==== EXTRACTED RECORDS

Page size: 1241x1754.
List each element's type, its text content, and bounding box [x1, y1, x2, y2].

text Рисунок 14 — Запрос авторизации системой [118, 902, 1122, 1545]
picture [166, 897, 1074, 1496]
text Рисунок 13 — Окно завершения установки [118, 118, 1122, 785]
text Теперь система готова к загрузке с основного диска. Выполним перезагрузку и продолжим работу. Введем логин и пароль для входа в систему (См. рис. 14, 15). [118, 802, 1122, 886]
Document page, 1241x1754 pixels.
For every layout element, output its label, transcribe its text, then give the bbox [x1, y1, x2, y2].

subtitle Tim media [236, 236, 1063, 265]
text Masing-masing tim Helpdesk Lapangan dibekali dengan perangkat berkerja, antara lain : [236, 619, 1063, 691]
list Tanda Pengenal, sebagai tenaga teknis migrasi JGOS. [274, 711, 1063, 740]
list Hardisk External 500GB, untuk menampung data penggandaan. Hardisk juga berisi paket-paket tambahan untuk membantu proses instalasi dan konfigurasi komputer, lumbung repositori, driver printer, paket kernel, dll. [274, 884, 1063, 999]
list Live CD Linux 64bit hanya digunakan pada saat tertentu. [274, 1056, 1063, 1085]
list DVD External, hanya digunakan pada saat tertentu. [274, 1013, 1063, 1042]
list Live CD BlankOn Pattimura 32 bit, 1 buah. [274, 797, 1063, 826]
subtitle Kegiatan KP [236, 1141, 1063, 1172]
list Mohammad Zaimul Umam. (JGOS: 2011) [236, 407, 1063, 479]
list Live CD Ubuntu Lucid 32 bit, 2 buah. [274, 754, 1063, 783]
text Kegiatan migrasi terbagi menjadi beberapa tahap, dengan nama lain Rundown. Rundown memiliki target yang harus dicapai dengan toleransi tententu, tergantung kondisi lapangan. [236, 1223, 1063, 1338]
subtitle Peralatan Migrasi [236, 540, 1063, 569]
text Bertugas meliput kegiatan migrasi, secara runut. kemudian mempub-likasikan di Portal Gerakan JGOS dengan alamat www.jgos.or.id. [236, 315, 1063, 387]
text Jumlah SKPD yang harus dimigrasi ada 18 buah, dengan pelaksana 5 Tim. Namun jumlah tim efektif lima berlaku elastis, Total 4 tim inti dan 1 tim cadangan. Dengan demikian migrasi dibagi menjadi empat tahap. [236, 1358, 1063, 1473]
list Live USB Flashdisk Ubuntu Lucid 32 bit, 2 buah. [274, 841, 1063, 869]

========

Reproduce the entire listing above line for line, with every character, number, and space unchanged.

Page size: 1241x1754.
List each element's type, its text content, and bounding box [x1, y1, x2, y2].

text Рисунок 14 — Запрос авторизации системой [118, 902, 1122, 1545]
picture [166, 897, 1074, 1496]
text Рисунок 13 — Окно завершения установки [118, 118, 1122, 785]
text Теперь система готова к загрузке с основного диска. Выполним перезагрузку и продолжим работу. Введем логин и пароль для входа в систему (См. рис. 14, 15). [118, 802, 1122, 886]
Document page, 1241x1754 pixels.
For every layout element, output its label, transcribe its text, then give the bbox [x1, y1, x2, y2].

subtitle Tim media [236, 236, 1063, 265]
text Masing-masing tim Helpdesk Lapangan dibekali dengan perangkat berkerja, antara lain : [236, 619, 1063, 691]
list Tanda Pengenal, sebagai tenaga teknis migrasi JGOS. [274, 711, 1063, 740]
list Hardisk External 500GB, untuk menampung data penggandaan. Hardisk juga berisi paket-paket tambahan untuk membantu proses instalasi dan konfigurasi komputer, lumbung repositori, driver printer, paket kernel, dll. [274, 884, 1063, 999]
list Live CD Linux 64bit hanya digunakan pada saat tertentu. [274, 1056, 1063, 1085]
list DVD External, hanya digunakan pada saat tertentu. [274, 1013, 1063, 1042]
list Live CD BlankOn Pattimura 32 bit, 1 buah. [274, 797, 1063, 826]
subtitle Kegiatan KP [236, 1141, 1063, 1172]
list Mohammad Zaimul Umam. (JGOS: 2011) [236, 407, 1063, 479]
list Live CD Ubuntu Lucid 32 bit, 2 buah. [274, 754, 1063, 783]
text Kegiatan migrasi terbagi menjadi beberapa tahap, dengan nama lain Rundown. Rundown memiliki target yang harus dicapai dengan toleransi tententu, tergantung kondisi lapangan. [236, 1223, 1063, 1338]
subtitle Peralatan Migrasi [236, 540, 1063, 569]
text Bertugas meliput kegiatan migrasi, secara runut. kemudian mempub-likasikan di Portal Gerakan JGOS dengan alamat www.jgos.or.id. [236, 315, 1063, 387]
text Jumlah SKPD yang harus dimigrasi ada 18 buah, dengan pelaksana 5 Tim. Namun jumlah tim efektif lima berlaku elastis, Total 4 tim inti dan 1 tim cadangan. Dengan demikian migrasi dibagi menjadi empat tahap. [236, 1358, 1063, 1473]
list Live USB Flashdisk Ubuntu Lucid 32 bit, 2 buah. [274, 841, 1063, 869]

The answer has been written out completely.